TLC students bring lessons home
By Adela Talbot
March 14, 2013
Through various clubs, programs and initiatives, Western students have left - and continue to leave - their mark, often traveling to developing countries to learn and lend a hand.
This year, 18 students participated in a new campus initiative, Travel, Learn, Contribute (TLC), visiting the Dominican Republic during Reading Week where they worked to improve one village school while also giving their time and efforts to a variety of local causes.
“You never know when you’ll be called upon. It’s amazing how much we accomplished in a week,” said Michele Parkin, director of faculty relations at Western, who helped get TLC off the ground.
The program, similar to Alternative Spring Break, emerged out of Rotaract Western, a campus club associated with Rotary International. Because student clubs under the University Students’ Council can no longer participate in international travel due to liability risks, Parkin leaned on her connections with the Rotary Club of London to establish TLC as another opportunity for students wanting to contribute abroad.
In preparation for the trip, the students raised funds on their own, Parkin said, adding the money allowed them to build an additional classroom in a school located in a village near Puerto Plata.
“The room enabled (locals) to send their kids to school to Grade 8. As it is now, they can go to Grade 5,” she said.
But that wasn’t all. The students also worked on repairs and renovations to two other rooms on the school property, building a cistern to support a bathroom facility, and adding an office and kitchen area to the school as well.
“In the Dominican Republic, some people won’t send their kids to school just for education. They will send them if they think the kids will get a hot meal, so it was important to build a kitchen,” Parkin added.
The students also worked in a local medical clinic that saw roughly 170 people come in a span of three hours. The group took more than one and a half tons of donations with them, among them medical supplies, sewing machines and sports equipment.
Immensely proud watching the students help, engage and build relationships, Parkin was particularly touched when the group raised $600 to pay for medication needed to help a premature baby, weighing less than three pounds, get off a ventilator.
“You always wonder about the future of the world. For me, as a leader of this group of students, to spend time with students who help others and care, it gives me comfort that our future is in good hands,” she added.
The students, on the other hand, are eager to note the humbling experience they had in the Dominican Republic last month.

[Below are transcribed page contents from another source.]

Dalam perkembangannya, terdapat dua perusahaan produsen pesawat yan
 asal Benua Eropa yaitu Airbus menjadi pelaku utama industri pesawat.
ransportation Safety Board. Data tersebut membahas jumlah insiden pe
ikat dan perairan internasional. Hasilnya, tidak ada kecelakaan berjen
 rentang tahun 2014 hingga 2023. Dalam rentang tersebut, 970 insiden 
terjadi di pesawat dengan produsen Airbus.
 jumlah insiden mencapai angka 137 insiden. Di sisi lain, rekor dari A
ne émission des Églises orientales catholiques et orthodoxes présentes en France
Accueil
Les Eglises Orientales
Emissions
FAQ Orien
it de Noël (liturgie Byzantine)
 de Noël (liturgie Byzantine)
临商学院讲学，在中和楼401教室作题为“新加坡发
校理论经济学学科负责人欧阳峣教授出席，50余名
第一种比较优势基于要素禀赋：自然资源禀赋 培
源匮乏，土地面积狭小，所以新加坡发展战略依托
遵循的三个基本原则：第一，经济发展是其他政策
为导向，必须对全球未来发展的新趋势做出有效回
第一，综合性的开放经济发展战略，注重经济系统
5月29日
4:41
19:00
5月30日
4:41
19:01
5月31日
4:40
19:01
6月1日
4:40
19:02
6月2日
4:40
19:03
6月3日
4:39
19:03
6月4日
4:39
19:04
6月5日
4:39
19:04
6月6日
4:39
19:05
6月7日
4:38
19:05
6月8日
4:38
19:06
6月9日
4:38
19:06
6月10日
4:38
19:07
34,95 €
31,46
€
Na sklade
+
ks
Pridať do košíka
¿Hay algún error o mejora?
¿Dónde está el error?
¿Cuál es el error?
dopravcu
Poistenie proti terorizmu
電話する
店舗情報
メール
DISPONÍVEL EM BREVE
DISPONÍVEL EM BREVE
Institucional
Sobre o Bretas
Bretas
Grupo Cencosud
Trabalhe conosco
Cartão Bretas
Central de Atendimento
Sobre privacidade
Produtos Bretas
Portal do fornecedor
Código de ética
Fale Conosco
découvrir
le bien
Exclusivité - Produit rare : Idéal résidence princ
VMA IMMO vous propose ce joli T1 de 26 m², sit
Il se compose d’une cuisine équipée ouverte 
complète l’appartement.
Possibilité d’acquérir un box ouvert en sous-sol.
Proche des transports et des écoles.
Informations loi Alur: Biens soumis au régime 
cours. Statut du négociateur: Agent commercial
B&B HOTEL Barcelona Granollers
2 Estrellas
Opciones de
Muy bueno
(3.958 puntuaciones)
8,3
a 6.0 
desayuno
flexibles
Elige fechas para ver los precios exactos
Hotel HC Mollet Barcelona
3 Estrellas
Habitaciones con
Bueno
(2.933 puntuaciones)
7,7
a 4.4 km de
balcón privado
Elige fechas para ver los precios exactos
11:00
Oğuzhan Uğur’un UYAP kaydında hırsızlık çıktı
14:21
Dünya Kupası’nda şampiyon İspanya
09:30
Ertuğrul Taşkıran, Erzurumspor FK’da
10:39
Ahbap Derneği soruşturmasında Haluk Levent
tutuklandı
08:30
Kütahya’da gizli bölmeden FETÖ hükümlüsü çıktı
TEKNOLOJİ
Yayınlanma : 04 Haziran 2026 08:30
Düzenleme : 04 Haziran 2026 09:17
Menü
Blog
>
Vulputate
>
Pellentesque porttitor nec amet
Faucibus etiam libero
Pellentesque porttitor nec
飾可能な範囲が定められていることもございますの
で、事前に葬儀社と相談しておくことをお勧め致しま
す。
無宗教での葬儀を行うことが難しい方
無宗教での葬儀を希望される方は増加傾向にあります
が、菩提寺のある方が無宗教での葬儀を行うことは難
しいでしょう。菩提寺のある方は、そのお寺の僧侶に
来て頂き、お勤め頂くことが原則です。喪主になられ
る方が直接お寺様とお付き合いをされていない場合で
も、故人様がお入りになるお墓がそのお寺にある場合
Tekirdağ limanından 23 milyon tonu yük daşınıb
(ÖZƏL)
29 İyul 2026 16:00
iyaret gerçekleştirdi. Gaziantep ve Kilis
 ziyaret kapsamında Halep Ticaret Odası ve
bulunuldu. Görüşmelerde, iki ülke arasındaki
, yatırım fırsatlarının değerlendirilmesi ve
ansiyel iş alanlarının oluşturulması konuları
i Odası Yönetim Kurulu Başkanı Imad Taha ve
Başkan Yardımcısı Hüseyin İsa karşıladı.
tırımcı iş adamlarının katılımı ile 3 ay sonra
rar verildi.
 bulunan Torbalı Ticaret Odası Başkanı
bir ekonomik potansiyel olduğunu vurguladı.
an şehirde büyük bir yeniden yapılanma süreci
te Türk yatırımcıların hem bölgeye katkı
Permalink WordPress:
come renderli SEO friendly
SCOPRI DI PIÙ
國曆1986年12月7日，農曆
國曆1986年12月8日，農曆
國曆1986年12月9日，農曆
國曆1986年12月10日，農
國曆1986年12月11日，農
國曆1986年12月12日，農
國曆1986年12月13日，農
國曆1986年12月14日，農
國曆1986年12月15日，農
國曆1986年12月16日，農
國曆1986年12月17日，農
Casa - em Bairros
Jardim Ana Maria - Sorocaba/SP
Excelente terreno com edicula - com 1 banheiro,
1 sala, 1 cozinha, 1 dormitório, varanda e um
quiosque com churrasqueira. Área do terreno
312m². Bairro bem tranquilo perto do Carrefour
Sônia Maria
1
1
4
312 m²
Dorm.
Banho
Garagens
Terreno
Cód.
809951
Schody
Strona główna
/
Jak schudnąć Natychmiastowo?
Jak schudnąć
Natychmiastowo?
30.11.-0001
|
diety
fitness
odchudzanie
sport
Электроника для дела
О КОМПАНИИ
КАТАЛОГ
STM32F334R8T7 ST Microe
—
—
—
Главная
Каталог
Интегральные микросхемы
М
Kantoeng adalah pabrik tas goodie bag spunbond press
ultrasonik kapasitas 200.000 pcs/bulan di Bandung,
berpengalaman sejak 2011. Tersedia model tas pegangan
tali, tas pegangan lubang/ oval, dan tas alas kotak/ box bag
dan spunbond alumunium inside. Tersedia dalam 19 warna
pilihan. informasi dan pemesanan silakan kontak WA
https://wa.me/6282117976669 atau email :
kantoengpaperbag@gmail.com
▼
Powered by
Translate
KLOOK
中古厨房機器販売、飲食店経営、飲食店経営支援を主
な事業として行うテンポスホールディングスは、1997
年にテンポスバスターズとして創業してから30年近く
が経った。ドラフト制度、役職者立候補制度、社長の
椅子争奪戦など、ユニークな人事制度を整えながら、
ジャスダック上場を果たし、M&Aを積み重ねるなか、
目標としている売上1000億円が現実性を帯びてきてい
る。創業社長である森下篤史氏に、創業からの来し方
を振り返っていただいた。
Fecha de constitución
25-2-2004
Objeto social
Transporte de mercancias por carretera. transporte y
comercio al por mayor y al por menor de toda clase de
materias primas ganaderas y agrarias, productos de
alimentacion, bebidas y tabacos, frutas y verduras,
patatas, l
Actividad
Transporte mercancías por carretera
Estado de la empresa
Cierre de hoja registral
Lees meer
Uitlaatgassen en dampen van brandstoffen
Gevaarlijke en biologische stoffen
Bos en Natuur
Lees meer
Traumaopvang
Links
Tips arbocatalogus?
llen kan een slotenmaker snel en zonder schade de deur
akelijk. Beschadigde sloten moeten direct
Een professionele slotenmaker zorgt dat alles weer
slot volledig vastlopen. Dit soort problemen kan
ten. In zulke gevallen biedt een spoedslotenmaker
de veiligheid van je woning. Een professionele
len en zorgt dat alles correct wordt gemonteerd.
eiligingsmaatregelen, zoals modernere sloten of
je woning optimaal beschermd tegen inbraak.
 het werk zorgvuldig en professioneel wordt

“It was nice to just realize there are bigger things in the world than your own issues. And you realize how much you can do in a day and in a week. We were always busy (on the trip) and you realize you don’t have time to waste. I don’t want to do that anymore,” said Judy Man, a second-year Sociology student who took part in the trip.
Seeing the bonds in the community was something Engineering student Reem Tabbara won’t forget.
“Here, we have everything and we take it for granted. They have no money, healthcare but if you just have your family and nothing else, that’s more than enough. It made me realize how much I love my family and how much this bond means,” she said.
Sabdanaa Jeyakumaran, another student on the trip, agreed.
“They have nothing, but they’re so optimistic. The kids offered to share their lunches at the school even though they have barely anything. They made us think twice about what we do and what we have.”
Parkin noted TLC’s connections with Rotary International will provide students with experiences that might otherwise not be accessible. She hopes to build on this year’s success and provide students with more opportunities to learn and contribute across the globe.